Winning Google Ads Campaign Structures For DTC Ecommerce via @sejournal, @MenachemAni

You’ve got a whole library of winning ads from Meta to run on Google, but you don’t want to spend a ton of time setting up campaigns or becoming a Google guru. So, you take your existing creatives and pop them into Performance Max, spin up some ad copy, and let Google do its thing.

One campaign, one budget, and your entire product line targeting a broad audience – just like Meta taught you. When we audit ecommerce brands expanding to Google, this is the thinking we often see reflected in a highly consolidated account setup.

The logic makes sense if you think in Meta terms. Consolidate spend, let the algorithm find buyers, and scale what converts. It works on Meta because the platform is built on interest-based targeting. You define a pool, feed it plenty of creatives, and the system shows it to the right people.

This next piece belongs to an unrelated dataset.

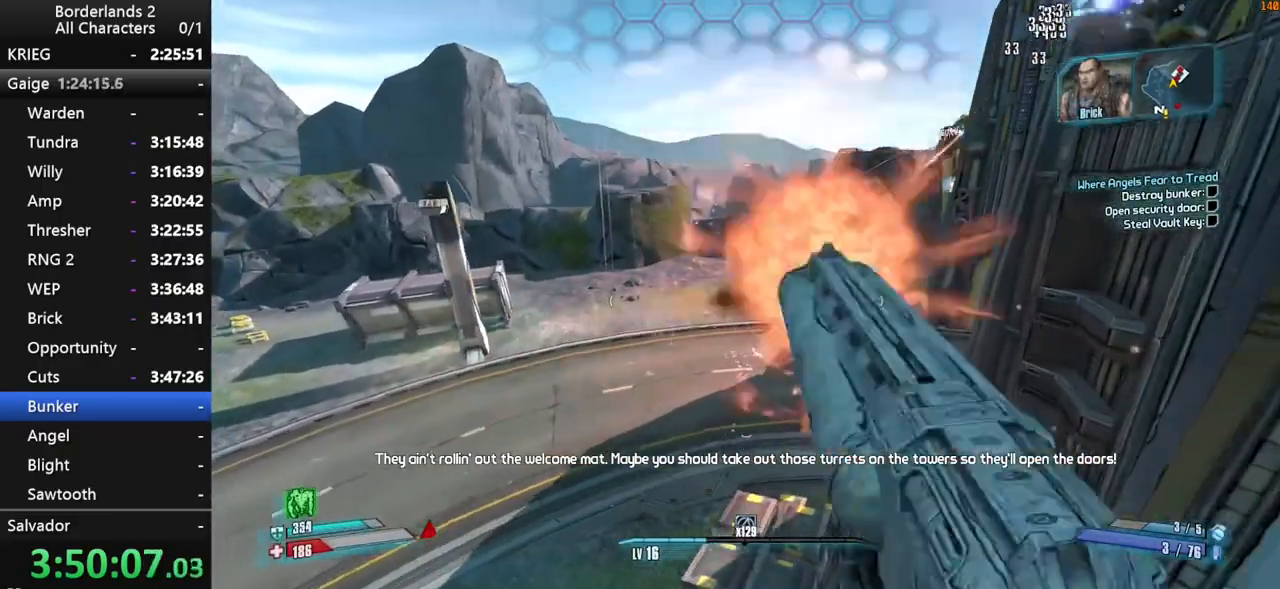
{"keys": ["d", "shift", "w"], "mouse": ["wheel_down"], "events": [[367, "w", "down"]]}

Except … Google doesn’t work that way. Targeting is driven by active search intent, so a consolidated, broad structure doesn’t give the algorithm better signal – just noise. So, your account ends up burning through your $20,000/month budget without the architecture needed to distinguish between demand that was on its way to being captured and truly net new revenue.

If you live in the world of direct-to-consumer (DTC) and ecommerce brands and operate this way, you aren’t being careless. You’ve mastered one of the most competitive paid channels available and are simply applying that expertise to a platform that operates on entirely different principles.

Let me fix it.

Why Account Structure Is Vital To Success

Every search query in Google is a person telling you something – not a demographic or an interest category inferred from content they’ve engaged with. Explicit, real-time signal that someone is looking for what you offer right now.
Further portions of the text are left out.